I see my doctor and I've now done four UBI (ultraviolet blood irradiation) therapies.  The blood is taken out of my body (about 60ccs), then oxygen is mixed with it.  Then the blood goes through a machine that looks like a little tanning bed and is irradiated with ultraviolet rays.  This process "cleans up" the blood irradiating viral, fungal and bacterial bugs in the process.  I definitely feel better the day of and the day after.  I have much more energy and can think clearer.  I also think it's helping my sleep.  But these monthly flares aren't responding.

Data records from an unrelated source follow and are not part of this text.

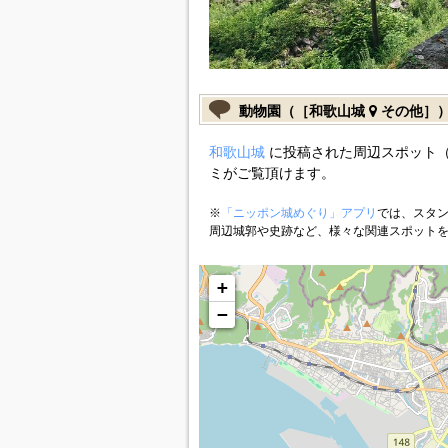
動物園（［和歌山城
その他］
和歌山城
に投稿された周辺スポット（
ミがご覧頂けます。
※
「ニッポン城めぐり」アプリ
では、スタン
周辺城郭や史跡など、様々な関連スポット
+
−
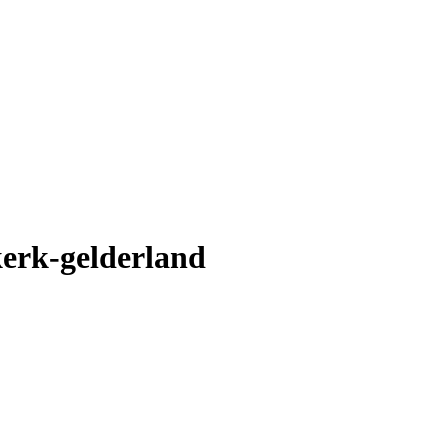
kerk-gelderland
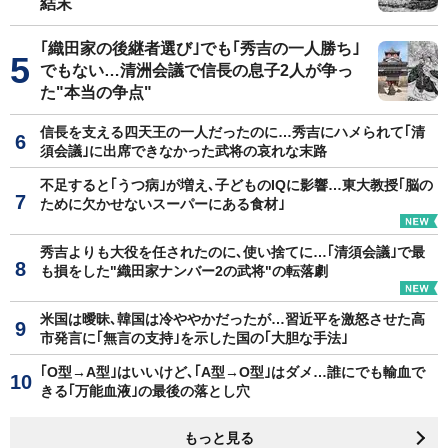
結末
｢織田家の後継者選び｣でも｢秀吉の一人勝ち｣
でもない…清洲会議で信長の息子2人が争っ
た"本当の争点"
信長を支える四天王の一人だったのに…秀吉にハメられて｢清
須会議｣に出席できなかった武将の哀れな末路
不足すると｢うつ病｣が増え､子どものIQに影響…東大教授｢脳の
ために欠かせないスーパーにある食材｣
秀吉よりも大役を任されたのに､使い捨てに…｢清須会議｣で最
も損をした"織田家ナンバー2の武将"の転落劇
米国は曖昧､韓国は冷ややかだったが…習近平を激怒させた高
市発言に｢無言の支持｣を示した国の｢大胆な手法｣
｢O型→A型｣はいいけど､｢A型→O型｣はダメ…誰にでも輸血で
きる｢万能血液｣の最後の落とし穴
もっと見る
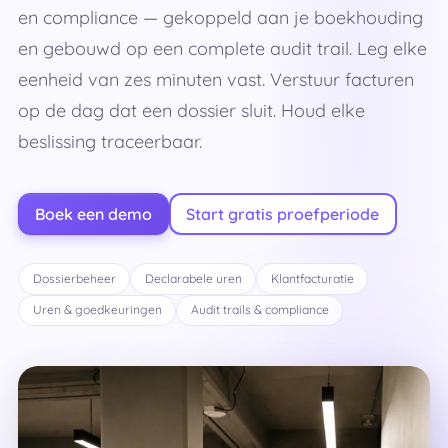
en compliance — gekoppeld aan je boekhouding
en gebouwd op een complete audit trail. Leg elke
eenheid van zes minuten vast. Verstuur facturen
op de dag dat een dossier sluit. Houd elke
beslissing traceerbaar.
Boek een demo
Start gratis proefperiode
Dossierbeheer
Declarabele uren
Klantfacturatie
Uren & goedkeuringen
Audit trails & compliance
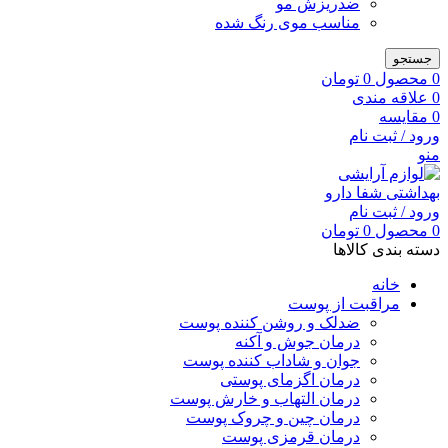
ضدریزش مو
مناسب موی رنگ شده
جستجو
0
محصول
0
تومان
0
علاقه مندی
0
مقایسه
ورود / ثبت نام
منو
ورود / ثبت نام
0
محصول
0
تومان
دسته بندی کالاها
خانه
مراقبت از پوست
ضدلک و روشن کننده پوست
درمان جوش و آکنه
جوان و شاداب کننده پوست
درمان اگزمای پوستی
درمان التهاب و خارش پوست
درمان چین و چروک پوست
درمان قرمزی پوست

Now it's time to "chase the bugs."  We are doing the anti-viral Valtrex (to help with the Herpes aspect).  Many people have herpes whether it's Herpes Simplex 1 or 2 (oral or genital) or Herpes Virus 6, but their immune system is strong and keeps it in check.  Sometimes a trauma, whether it be physical illness or emotional can trigger the herpes. Types of Herpes Viruses Because I've been fighting a bacterial infection for so long my immune system is weak and I can't keep it in check anymore.   I've tested positive for oral herpes and HHV-6.  So we are going with Valtrex to start.  Then, I'm adding Olive Leaf Extract.  Then, during a flare, we are hitting it with two ultraviolet blood irradiation sessions.  If the flares don't start to cease, the big guns are coming...I.V. antibiotics.  I have tried the diet route, I have tried anti-bacterials and now I've had enough and want the bugs gone.  I want my life back.